“What? The last thing I need is to bust my butt on the sidewalk.”
She laughs some more. “It’s freezing out here! I need to get my party on!”
Cautiously, I pick up my pace, focusing on not falling. “Yeah, well, if I break my leg, I won’t be getting any partying on.”
Blaire looks down again and giggles. “If I could, I would carry you. I’d say you should take your heels off, but God knows what’s on this sidewalk.” She scrunches her nose up in disgust.
Ever since the first day of kindergarten, when Billy Cross pushed me down in the lunchroom, spilling my chocolate milk all over me, and Blaire came to my defense, stealing his chocolate milk in response, we’ve been attached at the hip—aside from the few years we went to separate colleges.
After college, Blaire and I both took teaching jobs in our hometown of Pleasantville. While Blaire and I both applied to public and private schools, she ended up accepting a position at the public elementary school, while I ended up teaching third grade at St. Juliana’s instead—after my mother guilted me into it. It’s not that I favored public over private. I just craved a break from my mom. And I knew if I accepted the position at the same church she works for, I would never get that break.
After I gave in on the teaching position, I made the decision to move out of my parents’ house. My mom argued tooth and nail, but it had to be done. She got her way with my education and job, but I wasn’t budging on my living situation. I needed space to find myself, and I knew it couldn’t be done while living under my parents’ roof. It’s been two years since I moved out and, while I’ve done a lot of soul searching, I haven’t exactly found much—at least not anything worth mentioning.
Our two-bedroom condo isn’t huge, but it’s homey and in a nice development fifteen minutes from Atlantic City and the beach. I love our home.
“I can’t believe I’m actually doing this,” I admit excitedly once we make our way to the back of the line.
Blaire shakes her head playfully, her light blond hair swooshing back and forth. It’s silky and pin straight and looks almost white from the sun. “I can’t believe it’s taken me two years to get you to go! We’re going to have so much fun.”
Up until today, Blaire has been my only defiance against my mother. Growing up, she would get bored easily and think of ways to cause mischief, taking me along for the ride—hence our little birthday field trip to this club.
My purse vibrates, and I pull my phone out. It’s a text from my brother letting me know he won’t be able to make it out for my birthday. It’s probably for the best since he would freak if he knew where Blaire ended up taking me. I had told him we were going out to dinner. In my defense, I had no idea Blaire’s real intentions.
I shoot him back a text, letting him know it’s okay and I’ll see him soon.
While my brother and I are close, our personalities and lives are like day and night. After he was kicked out of the private school we attended, he was sent to public school. Once he turned eighteen and graduated, he moved out, joined the police academy, and spent half his earnings getting tattoos all over his body—leaving me the only child living under our parents’ roof.
Sometimes I think they’re trying to mold me into what they couldn’t mold my brother into and, out of fear of me rebelling like he did, they keep me on lockdown twice as hard. To be fair, it’s more my mom than my dad. He just doesn’t go against anything she says. He may wear the pants in their marriage, but she’s clearly the one in charge of the zipper. If you catch my drift…

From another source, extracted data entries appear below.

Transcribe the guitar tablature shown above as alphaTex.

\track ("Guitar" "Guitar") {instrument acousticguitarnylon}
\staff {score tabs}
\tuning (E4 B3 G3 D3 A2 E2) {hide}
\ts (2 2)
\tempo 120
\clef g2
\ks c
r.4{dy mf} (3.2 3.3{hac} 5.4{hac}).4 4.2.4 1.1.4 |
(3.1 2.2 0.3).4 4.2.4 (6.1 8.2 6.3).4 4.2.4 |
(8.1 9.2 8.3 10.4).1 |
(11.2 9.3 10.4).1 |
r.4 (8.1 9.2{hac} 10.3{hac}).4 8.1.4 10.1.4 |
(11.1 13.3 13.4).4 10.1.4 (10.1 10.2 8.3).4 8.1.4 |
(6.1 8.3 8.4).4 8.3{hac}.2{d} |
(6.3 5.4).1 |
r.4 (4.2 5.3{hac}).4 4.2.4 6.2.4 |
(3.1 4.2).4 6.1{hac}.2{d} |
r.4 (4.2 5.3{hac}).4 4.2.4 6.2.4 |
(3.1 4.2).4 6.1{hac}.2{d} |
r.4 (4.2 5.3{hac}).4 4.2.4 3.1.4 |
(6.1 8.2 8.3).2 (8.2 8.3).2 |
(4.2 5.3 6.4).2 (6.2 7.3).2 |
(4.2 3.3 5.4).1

We make our way up the line and, once we’re granted access, walk down the dark hallway leading to the main floor. When we get to the end, the room opens, and the sight in front of me has me stopping in my tracks. Hypnotic music is pumping through the walls and speakers, and bright lights are shining down on the sleek bar top and dance floor. I smile to myself as I watch all the sweaty bodies grind on each other. This is just what I pictured a club would look like, and it’s exactly why I’ve stayed away. This place screams sex and sin and pleasure. All of which I have no business indulging in but secretly desire.
“What do you think?” Blaire yells over the music.
“I think it’s amazing!”
Blaire grabs my hand, and we make our way to a somewhat less crowded area of the dance floor. Ariana Grande’s voice surrounds us as we get lost in the music and, for the first time, as I dance with my best friend, I almost feel free.